Fakat, madencilik faaliyetinde “çevreyle uyum planı” yerine “rehabilitasyon bedeli” gibi bir madde içermesi başta olmak üzere pek çok açıdan şirketleri, daha doğrusu en büyüklerin faaliyetini güvence altına alınmasıyla dikkat çekiyor. Zaten ihale, ÇED süreçleri, ruhsat gibi başlıklarda esas olarak en büyüklerin altına gireceği yükümlülüklerle dikkat çekiyor. Daha tam ifadeyle sektörde tekelleşme açısından önemli maddeler sözkonusu.

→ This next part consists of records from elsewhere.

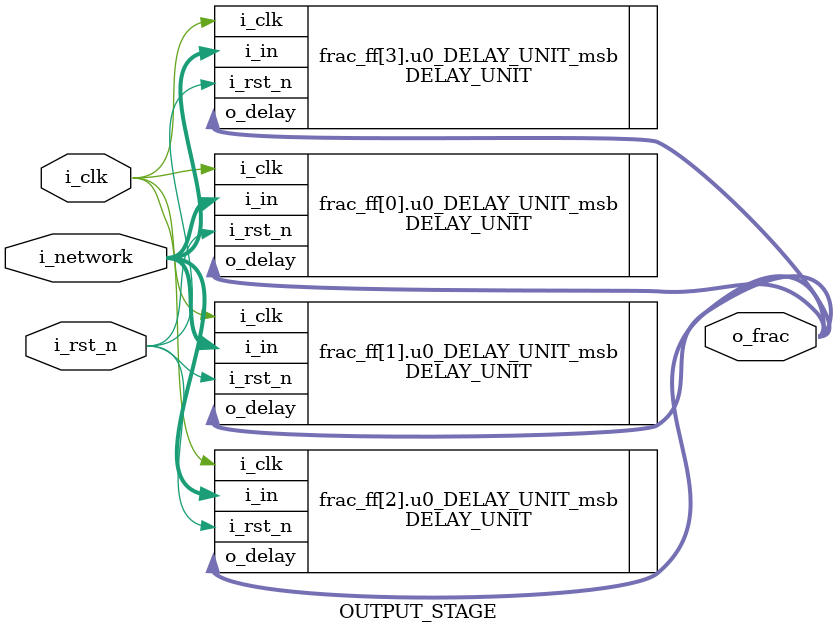
<source format=v>
`include "Timescale.v"
module OUTPUT_STAGE 
(
    input                    i_clk,
    input                    i_rst_n,

    input [3:0] i_network,

    output [3:0] o_frac
    
);

genvar i;
generate
    for(i=0; i<4; i=i+1) begin:frac_ff
        DELAY_UNIT #(
        	.P_DELAY_CYCLE 	( 1  ))
        u0_DELAY_UNIT_msb(
        	.i_clk   	( i_clk    ),
        	.i_rst_n 	( i_rst_n  ),
        	.i_in    	( i_network     ),
        	.o_delay 	( o_frac  )
        );
    end
endgenerate

endmodule
</source>
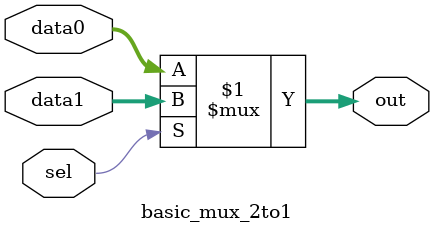
<source format=sv>
module basic_mux_2to1(
    input [7:0] data0, data1,
    input sel,
    output [7:0] out
);
    assign out = sel ? data1 : data0;
endmodule
</source>
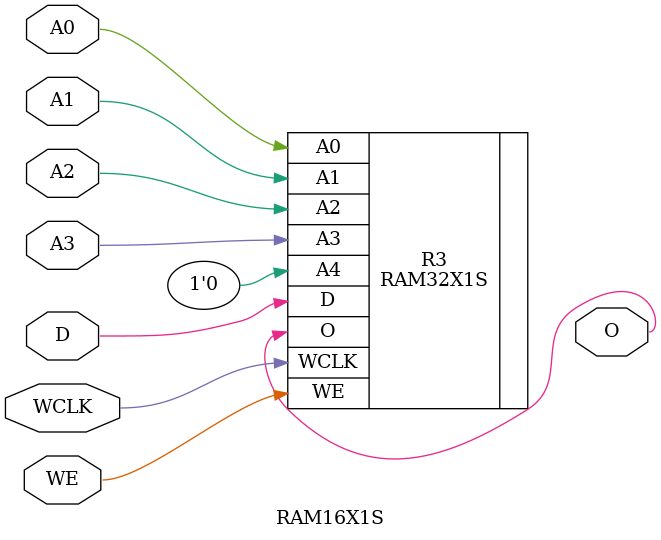
<source format=v>

`timescale  1 ps / 1 ps

module RAM16X1S (O, A0, A1, A2, A3, D, WCLK, WE);

    parameter [15:0] INIT = 16'h0000;
    parameter [0:0] IS_WCLK_INVERTED = 1'b0;

    output O;

    input  A0, A1, A2, A3, D, WCLK, WE;

    RAM32X1S #(.INIT(INIT), .IS_WCLK_INVERTED(IS_WCLK_INVERTED)) R3 (
	       .O (O),
	       .A0 (A0),
	       .A1 (A1),
	       .A2 (A2),
	       .A3 (A3),
	       .A4 (1'b0),
	       .D (D),
	       .WCLK (WCLK),
	       .WE (WE));

endmodule

</source>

Buna göre ruhsat sahiplerinin yatırımlarına karşılık göstermesi gereken teminat oranı yüzde 50’den yüzde 70’e çıkarıldı. Ancak, çevreyle uyum planı uygulaması kaldırılarak yerine “rehabilitasyon bedeli” adı altında yeni bir sistem getirildi.

Bazı maden grupları artık ihale yoluyla ruhsatlandırılacak; diğerleri için ilk müracaat yöntemi geçerli olacak. Arama ruhsatı alan işletmeler belirli süre içinde ayrıntılı rapor sunmazsa teminatları irat kaydedilecek ve ruhsatları iptal edilecek.

‘Çevreye Uyum Planı’ yerine ‘Rehabilitasyon bedeli’!

Önceden yürürlükte olan “çevreyle uyum planı” uygulaması, madencilik sahalarının kapandıktan sonra doğaya yeniden kazandırılmasını öngörüyordu. Ancak maden kanununda öngörüldüğü gibi, bu yeni düzenlemeyle “parayı veren” maden patronları, yarattıkları tahribatı arkalarında bırakıp gidecek.

Orman alanlarında madencilik ve ÇED süreçleri yeniden düzenlendi

Yeni düzenlemeyle devlet ormanlarında madencilik yapılabilmesi için ruhsat düzenlenmeden önce, 6831 sayılı Orman Kanunu kapsamında Tarım ve Orman Bakanlığı’ndan e-Devlet üzerinden koordinat listesi ve sayısal verilerle izin alınacak.

Ayrıca, devlet ormanlarında maden arama, işletme, yol, enerji, su, haberleşme ve altyapı tesisleri gibi zorunlu faaliyetler için üç ay içinde, yirmi dört ay süreyle bedelsiz izin verilecek.

İzne ilişkin taahhüt senedi Orman Genel Müdürlüğü’ne sunulacak; gerekli görülmesi halinde izin süresi 12 ay daha uzatılabilecek.